**What is needed**
Write out every line of the listing below word for word, and leave the pictures out of your copy.

Extracted data entries

★ ★ ★

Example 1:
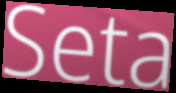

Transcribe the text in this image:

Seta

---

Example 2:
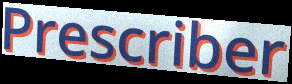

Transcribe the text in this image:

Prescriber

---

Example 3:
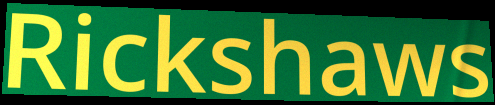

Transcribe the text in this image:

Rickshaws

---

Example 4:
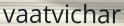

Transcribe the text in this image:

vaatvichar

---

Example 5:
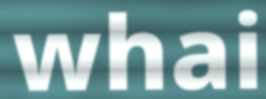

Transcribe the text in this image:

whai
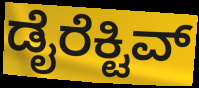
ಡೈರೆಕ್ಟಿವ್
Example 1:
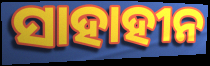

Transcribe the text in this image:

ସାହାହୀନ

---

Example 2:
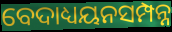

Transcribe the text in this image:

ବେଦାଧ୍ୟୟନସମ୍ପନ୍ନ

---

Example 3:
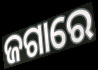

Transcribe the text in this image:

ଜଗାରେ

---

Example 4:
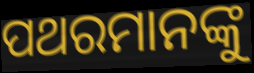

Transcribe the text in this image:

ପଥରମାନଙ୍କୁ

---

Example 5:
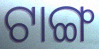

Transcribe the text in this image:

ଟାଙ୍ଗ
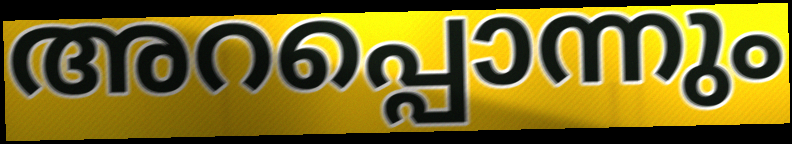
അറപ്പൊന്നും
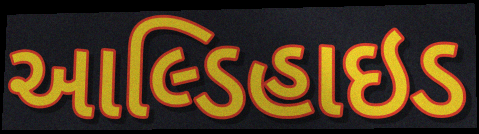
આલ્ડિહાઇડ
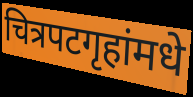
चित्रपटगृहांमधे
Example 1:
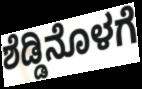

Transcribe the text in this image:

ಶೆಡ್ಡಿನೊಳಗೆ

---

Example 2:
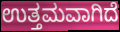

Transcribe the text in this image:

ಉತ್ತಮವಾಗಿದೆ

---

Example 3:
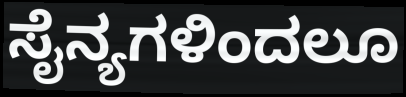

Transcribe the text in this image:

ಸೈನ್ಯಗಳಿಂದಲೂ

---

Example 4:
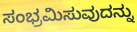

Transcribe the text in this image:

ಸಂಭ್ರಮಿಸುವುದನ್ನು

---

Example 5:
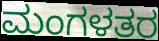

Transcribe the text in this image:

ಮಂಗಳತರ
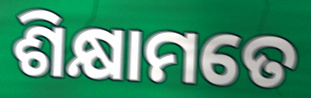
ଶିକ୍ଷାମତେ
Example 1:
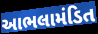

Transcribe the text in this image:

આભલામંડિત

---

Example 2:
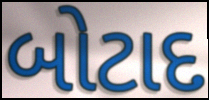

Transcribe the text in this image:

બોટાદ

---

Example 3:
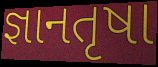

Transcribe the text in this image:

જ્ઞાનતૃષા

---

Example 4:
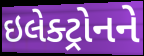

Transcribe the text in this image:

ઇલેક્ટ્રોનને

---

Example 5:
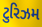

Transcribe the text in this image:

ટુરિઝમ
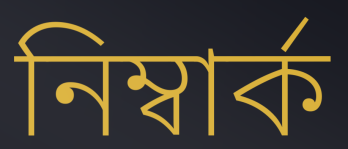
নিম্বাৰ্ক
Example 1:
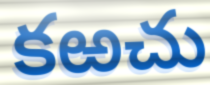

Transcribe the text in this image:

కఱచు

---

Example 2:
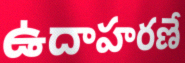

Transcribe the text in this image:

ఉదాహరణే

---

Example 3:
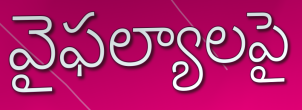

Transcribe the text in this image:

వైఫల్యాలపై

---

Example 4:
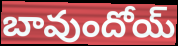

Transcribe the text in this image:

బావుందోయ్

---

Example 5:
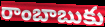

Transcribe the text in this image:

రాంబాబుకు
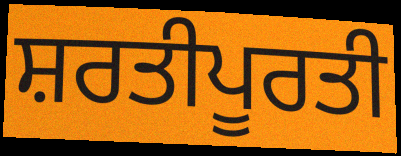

★ ★ ★

**Expected output**
Example 1:

Transcribe the text in this image:

Seta

---

Example 2:

Transcribe the text in this image:

Prescriber

---

Example 3:

Transcribe the text in this image:

Rickshaws

---

Example 4:

Transcribe the text in this image:

vaatvichar

---

Example 5:

Transcribe the text in this image:

whai
ಡೈರೆಕ್ಟಿವ್
Example 1:

Transcribe the text in this image:

ସାହାହୀନ

---

Example 2:

Transcribe the text in this image:

ବେଦାଧ୍ୟୟନସମ୍ପନ୍ନ

---

Example 3:

Transcribe the text in this image:

ଜଗାରେ

---

Example 4:

Transcribe the text in this image:

ପଥରମାନଙ୍କୁ

---

Example 5:

Transcribe the text in this image:

ଟାଙ୍ଗ
അറപ്പൊന്നും
આલ્ડિહાઇડ
चित्रपटगृहांमधे
Example 1:

Transcribe the text in this image:

ಶೆಡ್ಡಿನೊಳಗೆ

---

Example 2:

Transcribe the text in this image:

ಉತ್ತಮವಾಗಿದೆ

---

Example 3:

Transcribe the text in this image:

ಸೈನ್ಯಗಳಿಂದಲೂ

---

Example 4:

Transcribe the text in this image:

ಸಂಭ್ರಮಿಸುವುದನ್ನು

---

Example 5:

Transcribe the text in this image:

ಮಂಗಳತರ
ଶିକ୍ଷାମତେ
Example 1:

Transcribe the text in this image:

આભલામંડિત

---

Example 2:

Transcribe the text in this image:

બોટાદ

---

Example 3:

Transcribe the text in this image:

જ્ઞાનતૃષા

---

Example 4:

Transcribe the text in this image:

ઇલેક્ટ્રોનને

---

Example 5:

Transcribe the text in this image:

ટુરિઝમ
নিম্বাৰ্ক
Example 1:

Transcribe the text in this image:

కఱచు

---

Example 2:

Transcribe the text in this image:

ఉదాహరణే

---

Example 3:

Transcribe the text in this image:

వైఫల్యాలపై

---

Example 4:

Transcribe the text in this image:

బావుందోయ్

---

Example 5:

Transcribe the text in this image:

రాంబాబుకు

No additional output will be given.